Data in this exercise START

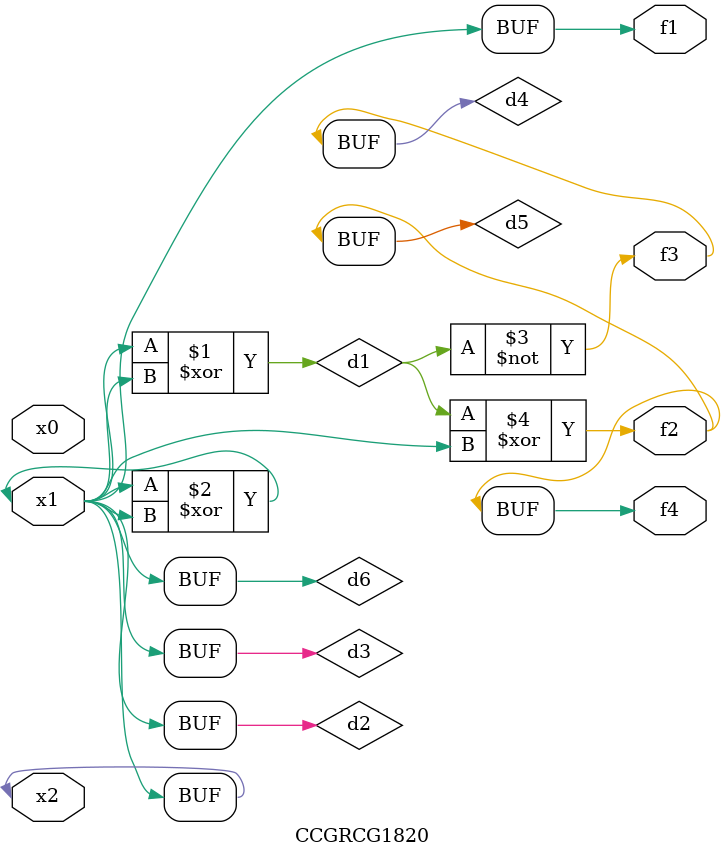
<source format=v>
module CCGRCG1820(
	input x0, x1, x2,
	output f1, f2, f3, f4
);

	wire d1, d2, d3, d4, d5, d6;

	xor (d1, x1, x2);
	buf (d2, x1, x2);
	xor (d3, x1, x2);
	nor (d4, d1);
	xor (d5, d1, d2);
	buf (d6, d2, d3);
	assign f1 = d6;
	assign f2 = d5;
	assign f3 = d4;
	assign f4 = d5;
endmodule

</source>
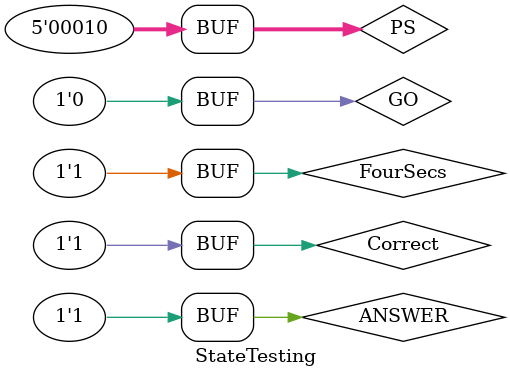
<source format=v>
`timescale 1ns / 1ps


module StateTesting;

	// Inputs
	reg GO;
	reg ANSWER;
	reg FourSecs;
	reg Correct;
	reg [4:0] PS;

	// Outputs
	wire RightInc;
	wire WrongInc;
	wire ResetTime;
	wire RunLFSR;
	wire ShowNums;
	wire FlashRight;
	wire FlashWrong;
	wire ShowStats;
	wire [4:0] NS;

	// Instantiate the Unit Under Test (UUT)
	statemachine uut (
		.GO(GO), 
		.ANSWER(ANSWER), 
		.FourSecs(FourSecs), 
		.Correct(Correct), 
		.RightInc(RightInc), 
		.WrongInc(WrongInc), 
		.ResetTime(ResetTime), 
		.RunLFSR(RunLFSR), 
		.ShowNums(ShowNums), 
		.FlashRight(FlashRight), 
		.FlashWrong(FlashWrong), 
		.ShowStats(ShowStats), 
		.PS(PS), 
		.NS(NS)
	);

	initial begin
		// Initialize Inputs
		GO = 0;
		ANSWER = 0;
		FourSecs = 0;
		Correct = 0;
		PS[0] = 1;
		PS[1] = 0;
		PS[2] = 0;
		PS[3] = 0;
		PS[4] = 0;

		// Wait 100 ns for global reset to finish
		#100;
		
		#100;
		
		#100;
		
		#100;
		
		#100;
		GO = 1'b1;
		PS[0] = 1;
		
		#100; 
		GO = 1'b0;
		
		#100;
		Correct = 1'b1;
		ANSWER = 1'b1;
		PS[0] = 0;
		PS[1] = 1;
		
		#100;
		
		#100;
		
		FourSecs = 1;
        
		// Add stimulus here

	end
      
endmodule


</source>
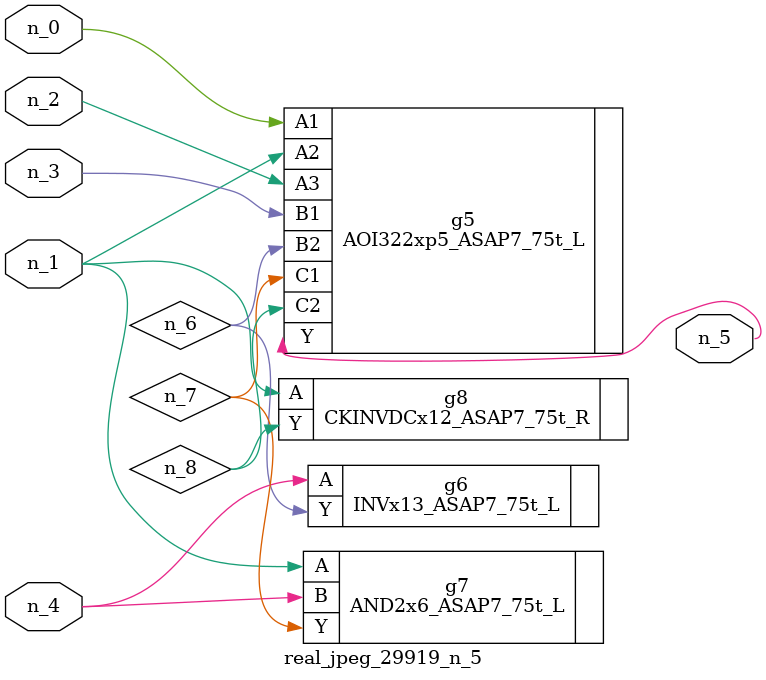
<source format=v>
module real_jpeg_29919_n_5 (n_4, n_0, n_1, n_2, n_3, n_5);

input n_4;
input n_0;
input n_1;
input n_2;
input n_3;

output n_5;

wire n_8;
wire n_6;
wire n_7;

AOI322xp5_ASAP7_75t_L g5 ( 
.A1(n_0),
.A2(n_1),
.A3(n_2),
.B1(n_3),
.B2(n_6),
.C1(n_7),
.C2(n_8),
.Y(n_5)
);

AND2x6_ASAP7_75t_L g7 ( 
.A(n_1),
.B(n_4),
.Y(n_7)
);

CKINVDCx12_ASAP7_75t_R g8 ( 
.A(n_1),
.Y(n_8)
);

INVx13_ASAP7_75t_L g6 ( 
.A(n_4),
.Y(n_6)
);


endmodule
</source>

Data in this exercise END

(Your goal)
Every line of the entries that includes "ResetTime" must be copied into the answer.

(Output)
	wire ResetTime;
		.ResetTime(ResetTime), 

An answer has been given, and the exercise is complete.